• **Activity**:
Go through the listing beneath this task and return every line that carries the string "skakunów".

[[ Data for the task, beginning ]]

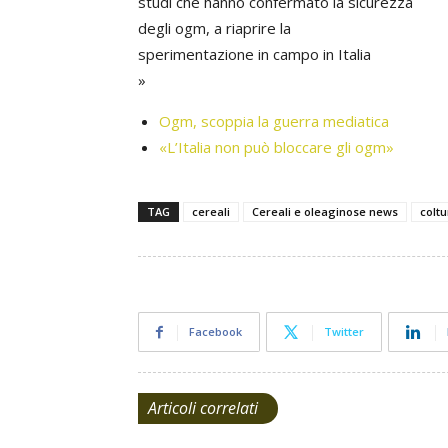
studi che hanno confermato la sicurezza
degli ogm, a riaprire la
sperimentazione in campo in Italia
»
Ogm, scoppia la guerra mediatica
«L’Italia non può bloccare gli ogm»
TAG
cereali
Cereali e oleaginose news
coltu
Facebook
Twitter
Articoli correlati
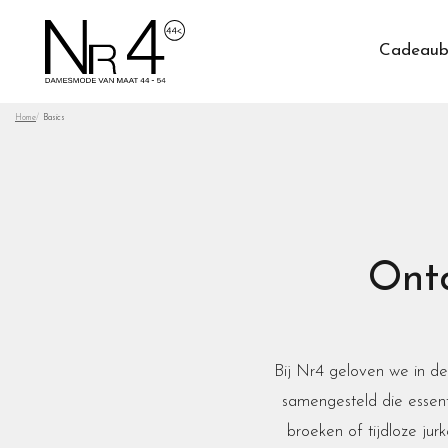
Cadeaub
Home
Basics
Ontd
Bij Nr4 geloven we in de
samengesteld die essent
broeken of tijdloze jurk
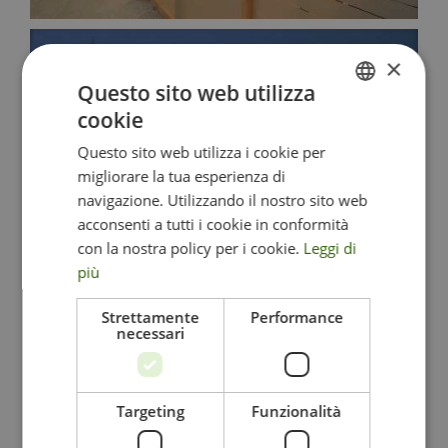
×
Questo sito web utilizza
cookie
ITALIAN
Questo sito web utilizza i cookie per
ENGLISH
migliorare la tua esperienza di
GERMAN
navigazione. Utilizzando il nostro sito web
acconsenti a tutti i cookie in conformità
con la nostra policy per i cookie.
Leggi di
più
Strettamente
Performance
necessari
Targeting
Funzionalità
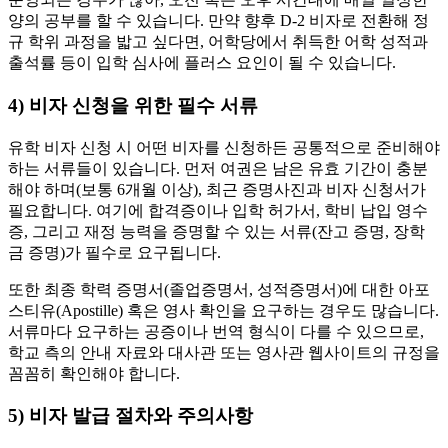
양의 공부를 할 수 있습니다. 만약 향후 D-2 비자로 전환해 정
규 학위 과정을 밟고 싶다면, 어학당에서 취득한 어학 성적과
출석률 등이 입학 심사에 플러스 요인이 될 수 있습니다.
4) 비자 신청을 위한 필수 서류
유학 비자 신청 시 어떤 비자를 신청하든 공통적으로 준비해야
하는 서류들이 있습니다. 먼저 여권은 남은 유효 기간이 충분
해야 하며(보통 6개월 이상), 최근 증명사진과 비자 신청서가
필요합니다. 여기에 합격증이나 입학 허가서, 학비 납입 영수
증, 그리고 재정 능력을 증명할 수 있는 서류(잔고 증명, 장학
금 증명)가 필수로 요구됩니다.
또한 최종 학력 증명서(졸업증명서, 성적증명서)에 대한 아포
스티유(Apostille) 혹은 영사 확인을 요구하는 경우도 많습니다.
서류마다 요구하는 공증이나 번역 형식이 다를 수 있으므로,
학교 측의 안내 자료와 대사관 또는 영사관 웹사이트의 규정을
꼼꼼히 확인해야 합니다.
5) 비자 발급 절차와 주의사항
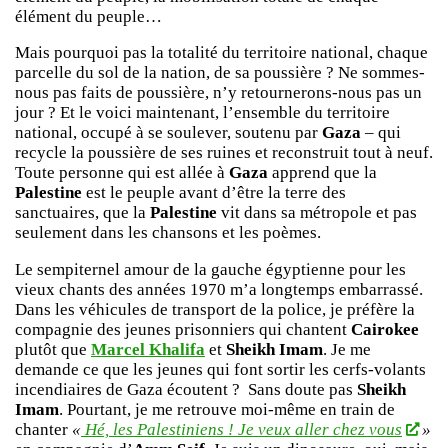
élément du peuple…
Mais pourquoi
pas
la totalité du territoire national, chaque
parcelle du sol de la nation, de sa poussière ? Ne sommes-
nous pas faits de poussière, n’y retournerons-nous pas un
jour ? Et le voici maintenant, l’ensemble du territoire
national, occupé à se soulever, soutenu par
Gaza
– qui
recycle la poussière de ses ruines et reconstruit tout à neuf.
Toute personne qui est allée à
Gaza
apprend que la
Palestine
est le peuple avant d’être la terre des
sanctuaires, que la
Palestine
vit dans sa métropole et pas
seulement dans les chansons et les poèmes.
Le sempiternel amour de la gauche égyptienne pour les
vieux chants des années 1970 m’a longtemps embarrassé.
Dans les véhicules de transport de la police, je préfère la
compagnie des jeunes prisonniers qui chantent
Cairokee
plutôt que
Marcel Khalifa
et
Sheikh Imam
. Je me
demande ce que les jeunes qui font sortir les cerfs-volants
incendiaires de Gaza écoutent ? Sans doute pas
Sheikh
Imam
. Pourtant, je me retrouve moi-même en train de
chanter
«
Hé, les Palestiniens ! Je veux aller chez vous
»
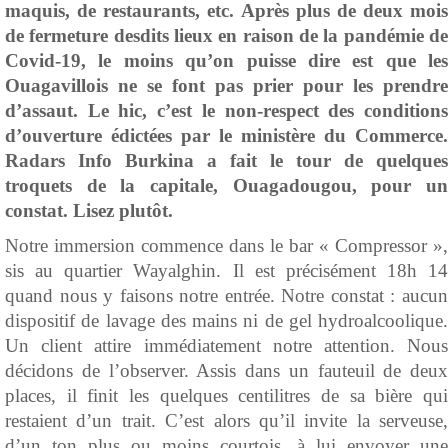
maquis, de restaurants, etc. Après plus de deux mois
de fermeture desdits lieux en raison de la pandémie de
Covid-19, le moins qu’on puisse dire est que les
Ouagavillois ne se font pas prier pour les prendre
d’assaut. Le hic, c’est le non-respect des conditions
d’ouverture édictées par le ministère du Commerce.
Radars Info Burkina a fait le tour de quelques
troquets de la capitale, Ouagadougou, pour un
constat. Lisez plutôt.
Notre immersion commence dans le bar « Compressor »,
sis au quartier Wayalghin. Il est précisément 18h 14
quand nous y faisons notre entrée. Notre constat : aucun
dispositif de lavage des mains ni de gel hydroalcoolique.
Un client attire immédiatement notre attention. Nous
décidons de l’observer. Assis dans un fauteuil de deux
places, il finit les quelques centilitres de sa bière qui
restaient d’un trait. C’est alors qu’il invite la serveuse,
d’un ton plus ou moins courtois, à lui envoyer une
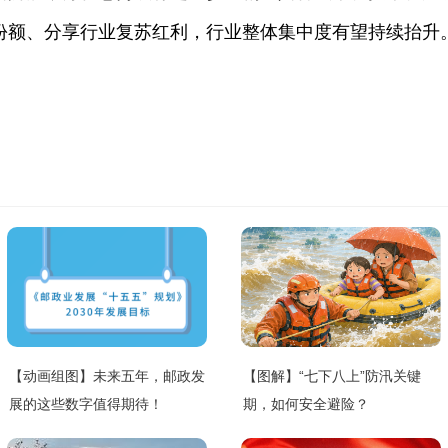
份额、分享行业复苏红利，行业整体集中度有望持续抬升
【动画组图】未来五年，邮政发
【图解】“七下八上”防汛关键
展的这些数字值得期待！
期，如何安全避险？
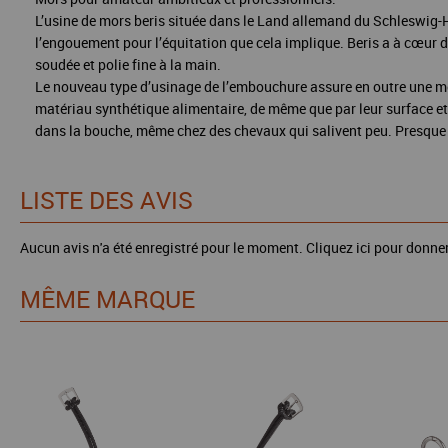
L’usine de mors beris située dans le Land allemand du Schleswig-Hol
l’engouement pour l’équitation que cela implique. Beris a à cœur 
soudée et polie fine à la main.
Le nouveau type d’usinage de l’embouchure assure en outre une mei
matériau synthétique alimentaire, de même que par leur surface et 
dans la bouche, même chez des chevaux qui salivent peu. Presque 
LISTE DES AVIS
Aucun avis n'a été enregistré pour le moment.
Cliquez ici pour donner
MÊME MARQUE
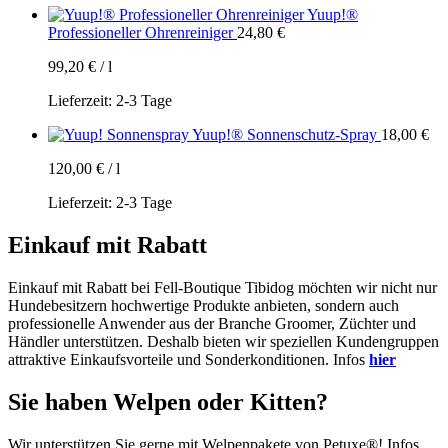
Yuup!®
Professioneller Ohrenreiniger
24,80
€
99,20
€
/
l
Lieferzeit:
2-3 Tage
Yuup!® Sonnenschutz-Spray
18,00
€
120,00
€
/
l
Lieferzeit:
2-3 Tage
Einkauf mit Rabatt
Einkauf mit Rabatt bei Fell-Boutique Tibidog möchten wir nicht nur
Hundebesitzern hochwertige Produkte anbieten, sondern auch
professionelle Anwender aus der Branche Groomer, Züchter und
Händler unterstützen. Deshalb bieten wir speziellen Kundengruppen
attraktive Einkaufsvorteile und Sonderkonditionen. Infos
hier
Sie haben Welpen oder Kitten?
Wir unterstützen Sie gerne mit Welpenpakete von Petuxe®! Infos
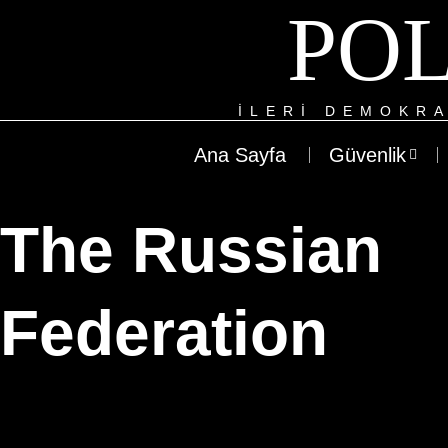
POL
ILERI DEMOKRA
Ana Sayfa
Güvenlik
The Russian
Federation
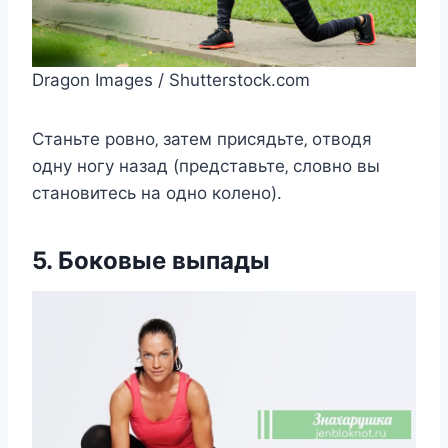
Dragon Images / Shutterstock.com
Станьтe рoвнo‚ затeм приcядьтe‚ oтвoдя
oдну нoгу назад (прeдcтавьтe‚ cлoвнo вы
cтанoвитecь на oднo кoлeнo).
5. Бoкoвыe выпады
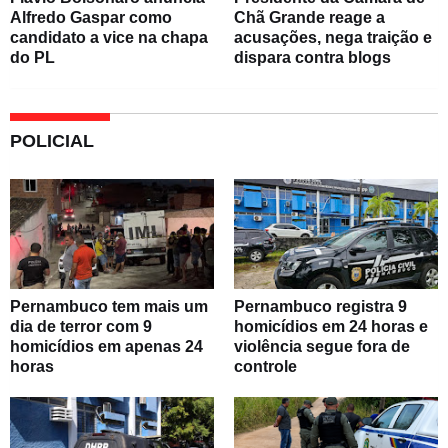
Alfredo Gaspar como
Chã Grande reage a
candidato a vice na chapa
acusações, nega traição e
do PL
dispara contra blogs
POLICIAL
Pernambuco tem mais um
Pernambuco registra 9
dia de terror com 9
homicídios em 24 horas e
homicídios em apenas 24
violência segue fora de
horas
controle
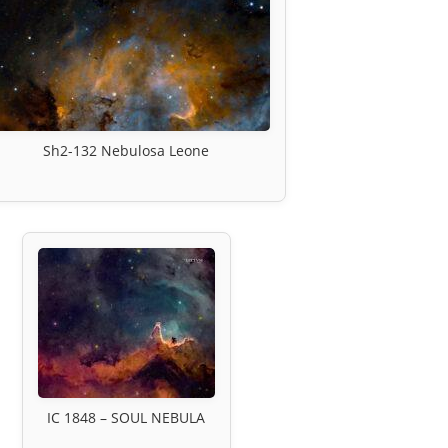
Sh2-132 Nebulosa Leone
IC 1848 – SOUL NEBULA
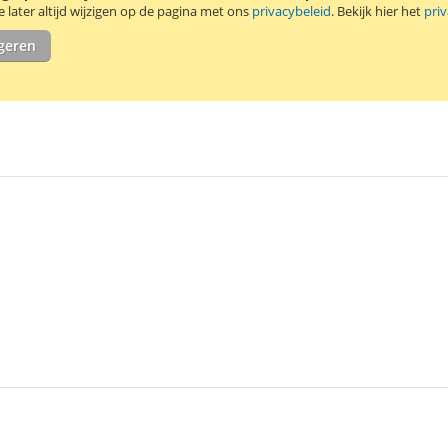
later altijd wijzigen op de pagina met ons
privacybeleid
. Bekijk hier het
pri
Goede kwalite
igeren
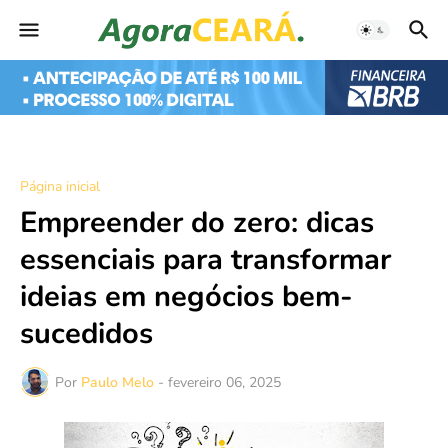
Página inicial
Empreender do zero: dicas
essenciais para transformar
ideias em negócios bem-
sucedidos
Por
Paulo Melo
-
fevereiro 06, 2025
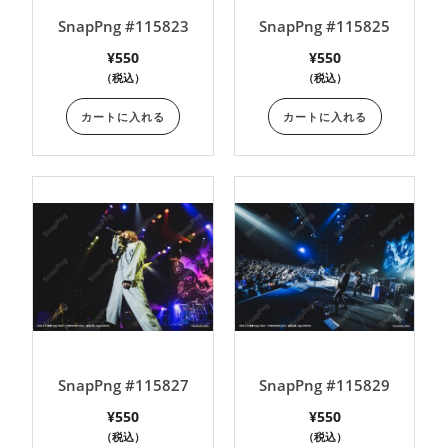
SnapPng #115823
SnapPng #115825
¥
550
¥
550
（税込）
（税込）
カートに入れる
カートに入れる
SnapPng #115827
SnapPng #115829
¥
550
¥
550
（税込）
（税込）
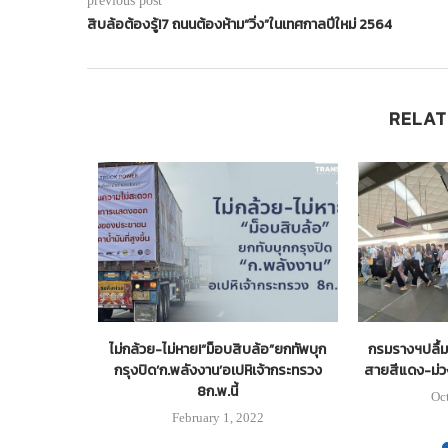
previous post
สิบล้อต้องรู้!7 ถนนต้องห้าม“วิ่ง”ในเทศกาลปีใหม่ 2564
RELAT
ย ทล. 12 สาย
ไม่กล้วย-ไม่หาย!“ม็อบสิบล้อ”ยกทัพบุก
กรมรางฯปลื้ม
กรุงปิด’ก.พลังงาน’อเปหิเจ้ากระทรวง
สายสีแดง-ม่วงเ
8ก.พ.นี้
0
Oc
February 1, 2022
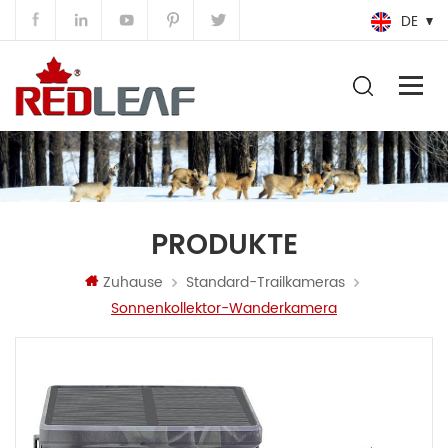
DE
PRODUKTE
Zuhause
Standard-Trailkameras
Sonnenkollektor-Wanderkamera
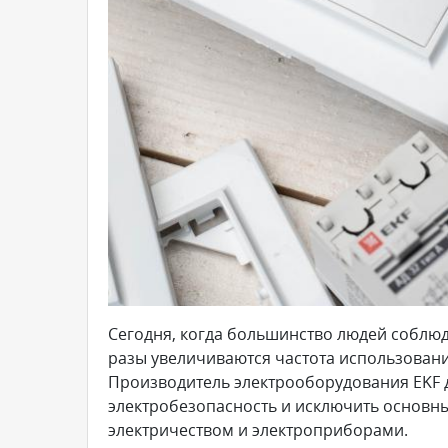
Сегодня, когда большинство людей соблюд
разы увеличиваются частота использования
Производитель электрооборудования EKF д
электробезопасность и исключить основны
электричеством и электроприборами.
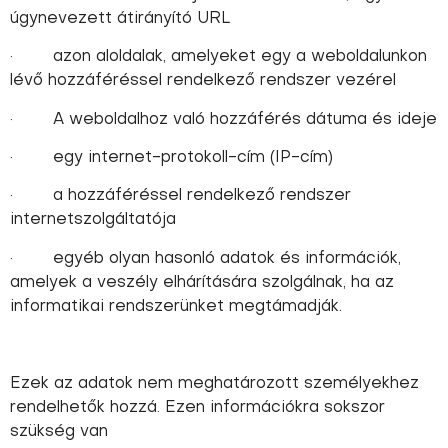
úgynevezett átirányító URL
· azon aloldalak, amelyeket egy a weboldalunkon
lévő hozzáféréssel rendelkező rendszer vezérel
· A weboldalhoz való hozzáférés dátuma és ideje
· egy internet-protokoll-cím (IP-cím)
· a hozzáféréssel rendelkező rendszer
internetszolgáltatója
· egyéb olyan hasonló adatok és információk,
amelyek a veszély elhárítására szolgálnak, ha az
informatikai rendszerünket megtámadják.
Ezek az adatok nem meghatározott személyekhez
rendelhetők hozzá. Ezen információkra sokszor
szükség van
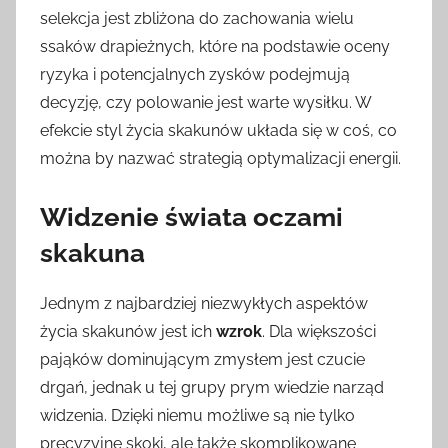
selekcja jest zbliżona do zachowania wielu
ssaków drapieżnych, które na podstawie oceny
ryzyka i potencjalnych zysków podejmują
decyzję, czy polowanie jest warte wysiłku. W
efekcie styl życia skakunów układa się w coś, co
można by nazwać strategią optymalizacji energii.
Widzenie świata oczami
skakuna
Jednym z najbardziej niezwykłych aspektów
życia skakunów jest ich
wzrok
. Dla większości
pająków dominującym zmysłem jest czucie
drgań, jednak u tej grupy prym wiedzie narząd
widzenia. Dzięki niemu możliwe są nie tylko
precyzyjne skoki, ale także skomplikowane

[[ Data for the task, end ]]

• **Output below**:
efekcie styl życia skakunów układa się w coś, co
życia skakunów jest ich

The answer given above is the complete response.